JOB ITEM :: Every entry below, from first to last, should be copied exactly.

-- SOURCE MATERIAL follows --

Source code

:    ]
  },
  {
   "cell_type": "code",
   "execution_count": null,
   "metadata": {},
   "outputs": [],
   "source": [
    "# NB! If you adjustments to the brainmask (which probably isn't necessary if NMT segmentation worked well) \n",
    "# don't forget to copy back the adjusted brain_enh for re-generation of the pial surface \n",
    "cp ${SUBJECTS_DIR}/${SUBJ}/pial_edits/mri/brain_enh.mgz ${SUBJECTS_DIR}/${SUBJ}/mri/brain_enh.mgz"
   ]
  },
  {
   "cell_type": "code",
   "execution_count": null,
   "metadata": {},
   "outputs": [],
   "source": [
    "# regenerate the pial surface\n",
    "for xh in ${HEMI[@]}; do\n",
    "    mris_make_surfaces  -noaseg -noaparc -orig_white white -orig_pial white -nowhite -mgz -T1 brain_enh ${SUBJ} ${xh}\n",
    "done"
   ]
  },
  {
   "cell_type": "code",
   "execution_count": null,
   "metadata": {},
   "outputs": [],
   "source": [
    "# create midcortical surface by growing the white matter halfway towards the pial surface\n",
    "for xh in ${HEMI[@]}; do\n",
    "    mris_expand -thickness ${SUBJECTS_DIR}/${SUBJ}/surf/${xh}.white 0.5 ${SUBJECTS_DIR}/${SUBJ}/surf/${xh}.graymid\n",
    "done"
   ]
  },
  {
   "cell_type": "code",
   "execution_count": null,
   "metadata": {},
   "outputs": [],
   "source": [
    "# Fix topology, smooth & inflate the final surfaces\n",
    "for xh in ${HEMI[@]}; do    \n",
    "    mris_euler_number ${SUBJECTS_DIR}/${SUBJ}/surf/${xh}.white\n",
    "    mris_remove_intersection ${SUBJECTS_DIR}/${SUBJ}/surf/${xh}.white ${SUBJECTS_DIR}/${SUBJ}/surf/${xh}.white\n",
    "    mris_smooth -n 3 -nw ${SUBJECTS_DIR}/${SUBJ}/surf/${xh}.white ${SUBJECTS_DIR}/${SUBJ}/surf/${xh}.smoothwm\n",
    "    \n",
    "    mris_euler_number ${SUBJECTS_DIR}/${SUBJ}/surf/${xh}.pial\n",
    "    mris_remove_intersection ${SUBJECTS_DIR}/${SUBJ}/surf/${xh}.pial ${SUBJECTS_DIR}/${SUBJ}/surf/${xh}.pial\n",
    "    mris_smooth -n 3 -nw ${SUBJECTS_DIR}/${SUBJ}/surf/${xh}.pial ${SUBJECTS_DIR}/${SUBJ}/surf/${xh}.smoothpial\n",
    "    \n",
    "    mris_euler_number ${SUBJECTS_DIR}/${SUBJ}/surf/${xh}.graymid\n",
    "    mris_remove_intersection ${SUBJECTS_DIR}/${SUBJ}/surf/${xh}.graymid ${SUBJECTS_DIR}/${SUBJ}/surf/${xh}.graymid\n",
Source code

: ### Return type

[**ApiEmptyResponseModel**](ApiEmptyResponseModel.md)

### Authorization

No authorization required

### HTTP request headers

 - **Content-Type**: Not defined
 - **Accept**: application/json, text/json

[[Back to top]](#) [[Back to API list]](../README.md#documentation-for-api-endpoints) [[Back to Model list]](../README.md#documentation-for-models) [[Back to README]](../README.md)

-- SOURCE MATERIAL concluded --

EXPECTED ANSWER ::
Source code

:    ]
  },
  {
   "cell_type": "code",
   "execution_count": null,
   "metadata": {},
   "outputs": [],
   "source": [
    "# NB! If you adjustments to the brainmask (which probably isn't necessary if NMT segmentation worked well) \n",
    "# don't forget to copy back the adjusted brain_enh for re-generation of the pial surface \n",
    "cp ${SUBJECTS_DIR}/${SUBJ}/pial_edits/mri/brain_enh.mgz ${SUBJECTS_DIR}/${SUBJ}/mri/brain_enh.mgz"
   ]
  },
  {
   "cell_type": "code",
   "execution_count": null,
   "metadata": {},
   "outputs": [],
   "source": [
    "# regenerate the pial surface\n",
    "for xh in ${HEMI[@]}; do\n",
    "    mris_make_surfaces  -noaseg -noaparc -orig_white white -orig_pial white -nowhite -mgz -T1 brain_enh ${SUBJ} ${xh}\n",
    "done"
   ]
  },
  {
   "cell_type": "code",
   "execution_count": null,
   "metadata": {},
   "outputs": [],
   "source": [
    "# create midcortical surface by growing the white matter halfway towards the pial surface\n",
    "for xh in ${HEMI[@]}; do\n",
    "    mris_expand -thickness ${SUBJECTS_DIR}/${SUBJ}/surf/${xh}.white 0.5 ${SUBJECTS_DIR}/${SUBJ}/surf/${xh}.graymid\n",
    "done"
   ]
  },
  {
   "cell_type": "code",
   "execution_count": null,
   "metadata": {},
   "outputs": [],
   "source": [
    "# Fix topology, smooth & inflate the final surfaces\n",
    "for xh in ${HEMI[@]}; do    \n",
    "    mris_euler_number ${SUBJECTS_DIR}/${SUBJ}/surf/${xh}.white\n",
    "    mris_remove_intersection ${SUBJECTS_DIR}/${SUBJ}/surf/${xh}.white ${SUBJECTS_DIR}/${SUBJ}/surf/${xh}.white\n",
    "    mris_smooth -n 3 -nw ${SUBJECTS_DIR}/${SUBJ}/surf/${xh}.white ${SUBJECTS_DIR}/${SUBJ}/surf/${xh}.smoothwm\n",
    "    \n",
    "    mris_euler_number ${SUBJECTS_DIR}/${SUBJ}/surf/${xh}.pial\n",
    "    mris_remove_intersection ${SUBJECTS_DIR}/${SUBJ}/surf/${xh}.pial ${SUBJECTS_DIR}/${SUBJ}/surf/${xh}.pial\n",
    "    mris_smooth -n 3 -nw ${SUBJECTS_DIR}/${SUBJ}/surf/${xh}.pial ${SUBJECTS_DIR}/${SUBJ}/surf/${xh}.smoothpial\n",
    "    \n",
    "    mris_euler_number ${SUBJECTS_DIR}/${SUBJ}/surf/${xh}.graymid\n",
    "    mris_remove_intersection ${SUBJECTS_DIR}/${SUBJ}/surf/${xh}.graymid ${SUBJECTS_DIR}/${SUBJ}/surf/${xh}.graymid\n",
Source code

: ### Return type

[**ApiEmptyResponseModel**](ApiEmptyResponseModel.md)

### Authorization

No authorization required

### HTTP request headers

 - **Content-Type**: Not defined
 - **Accept**: application/json, text/json

[[Back to top]](#) [[Back to API list]](../README.md#documentation-for-api-endpoints) [[Back to Model list]](../README.md#documentation-for-models) [[Back to README]](../README.md)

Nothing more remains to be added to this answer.